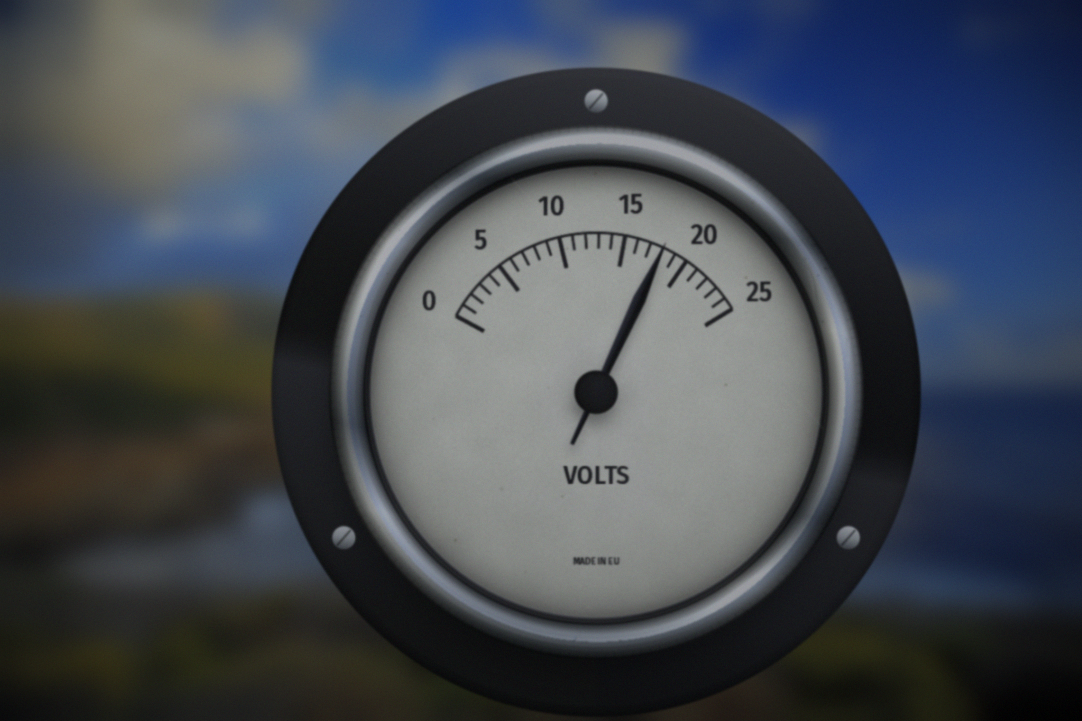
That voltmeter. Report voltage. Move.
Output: 18 V
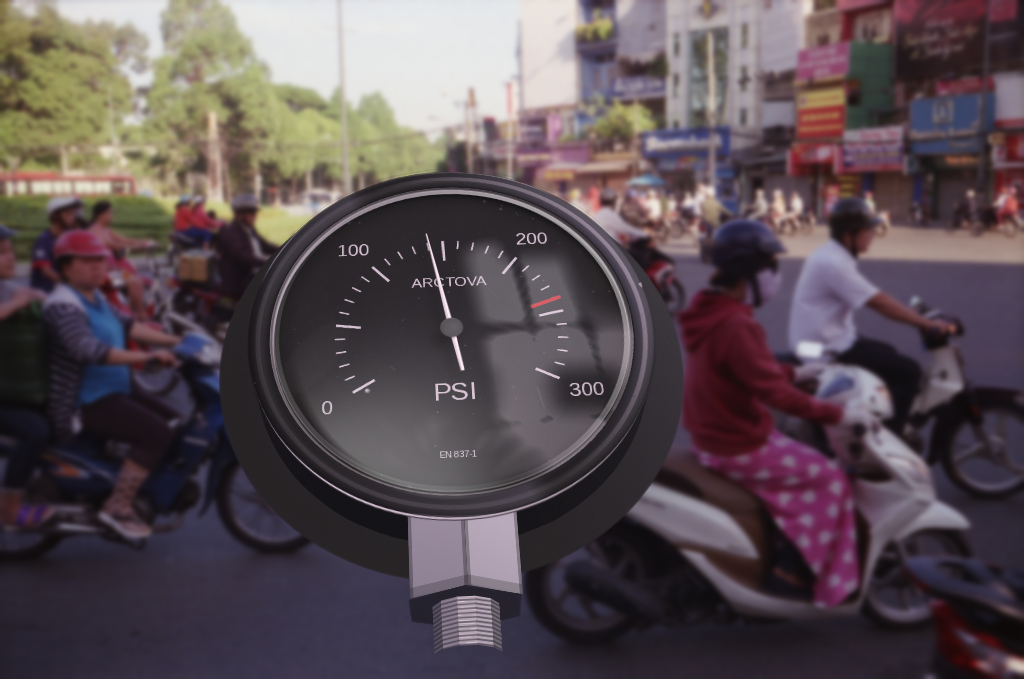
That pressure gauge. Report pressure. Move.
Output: 140 psi
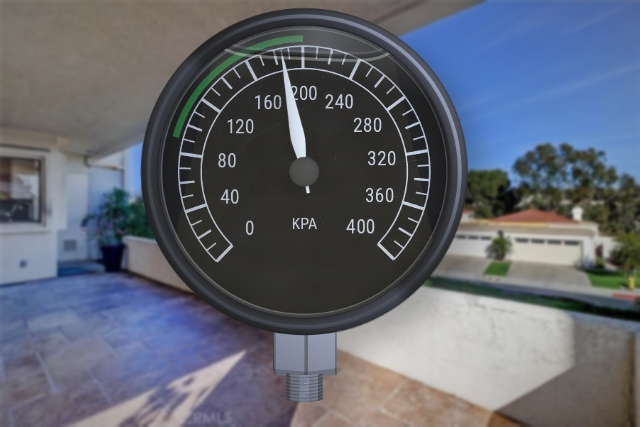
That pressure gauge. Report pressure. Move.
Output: 185 kPa
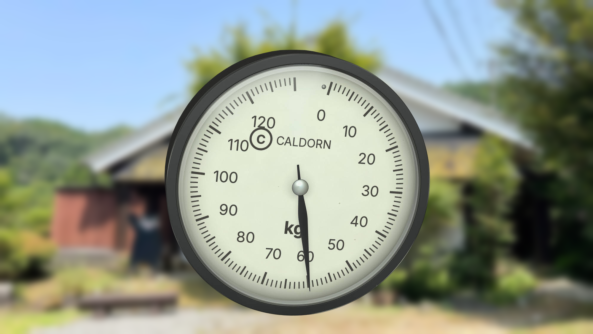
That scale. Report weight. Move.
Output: 60 kg
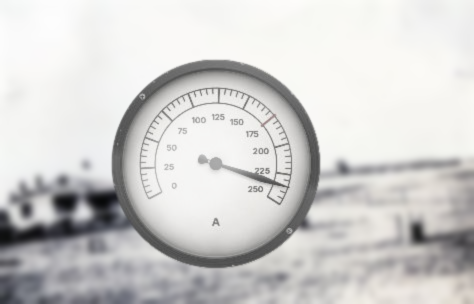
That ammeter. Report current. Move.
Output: 235 A
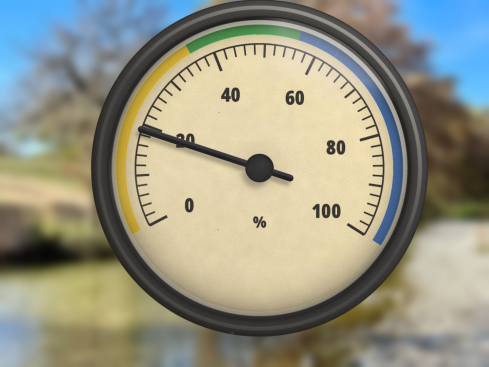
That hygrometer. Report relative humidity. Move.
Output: 19 %
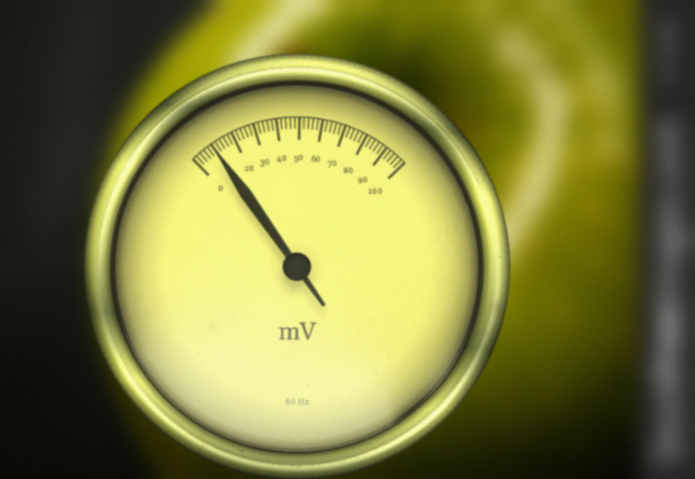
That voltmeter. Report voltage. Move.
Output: 10 mV
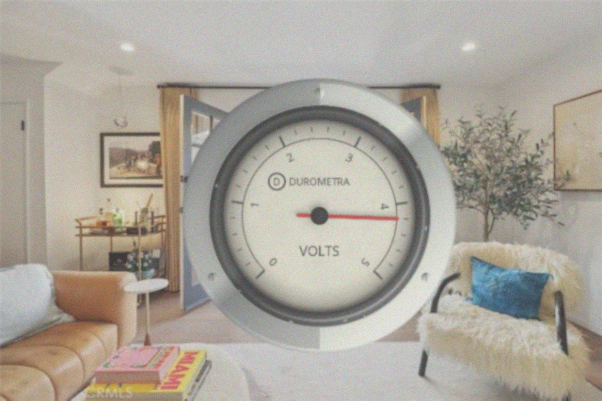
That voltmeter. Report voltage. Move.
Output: 4.2 V
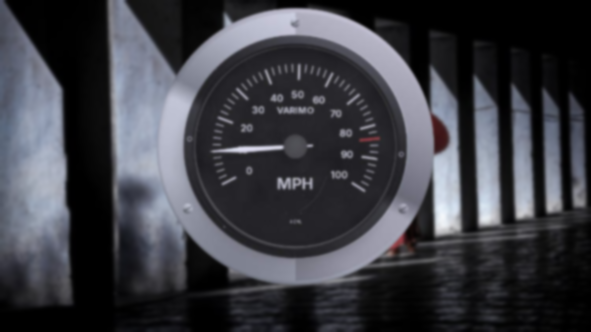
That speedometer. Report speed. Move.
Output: 10 mph
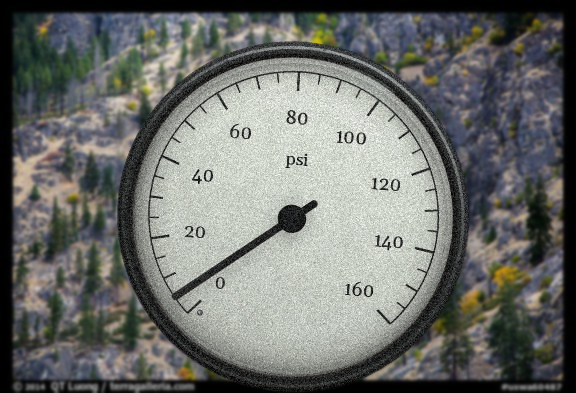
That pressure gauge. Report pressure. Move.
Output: 5 psi
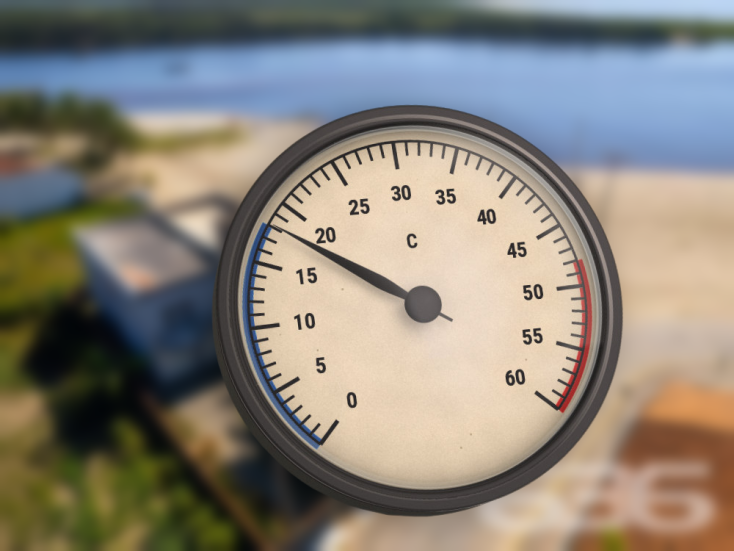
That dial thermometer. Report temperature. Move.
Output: 18 °C
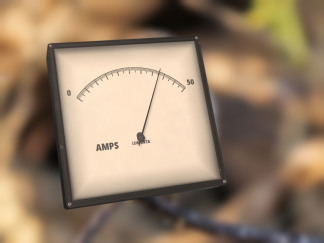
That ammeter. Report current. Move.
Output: 37.5 A
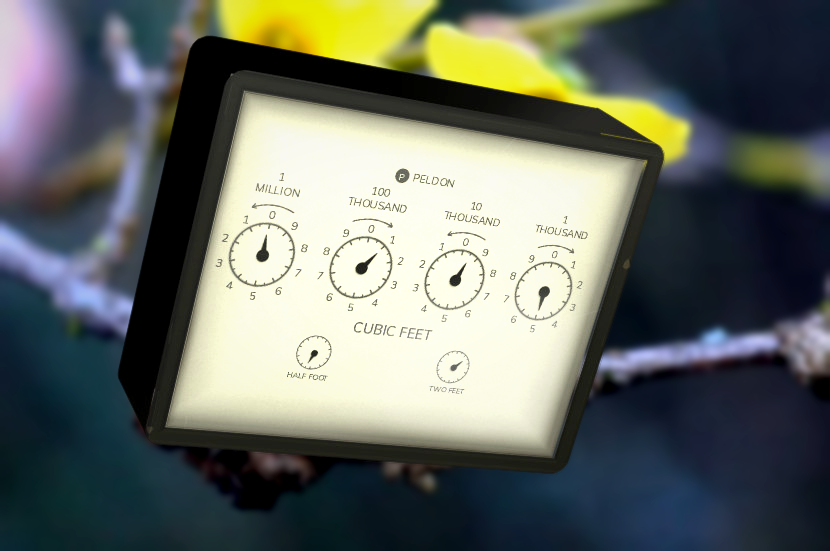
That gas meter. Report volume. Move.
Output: 9500 ft³
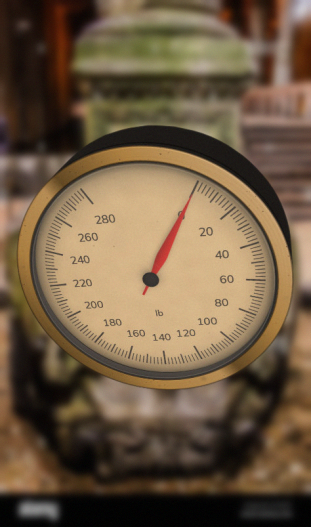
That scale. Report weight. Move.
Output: 0 lb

# # #

Reproduce all of the entries above verbatim, omitting the pictures from your answer.

◆ **Result for this task**
That voltmeter. Report voltage. Move.
Output: 18 V
That pressure gauge. Report pressure. Move.
Output: 140 psi
That pressure gauge. Report pressure. Move.
Output: 185 kPa
That scale. Report weight. Move.
Output: 60 kg
That ammeter. Report current. Move.
Output: 235 A
That hygrometer. Report relative humidity. Move.
Output: 19 %
That voltmeter. Report voltage. Move.
Output: 10 mV
That voltmeter. Report voltage. Move.
Output: 4.2 V
That speedometer. Report speed. Move.
Output: 10 mph
That pressure gauge. Report pressure. Move.
Output: 5 psi
That dial thermometer. Report temperature. Move.
Output: 18 °C
That ammeter. Report current. Move.
Output: 37.5 A
That gas meter. Report volume. Move.
Output: 9500 ft³
That scale. Report weight. Move.
Output: 0 lb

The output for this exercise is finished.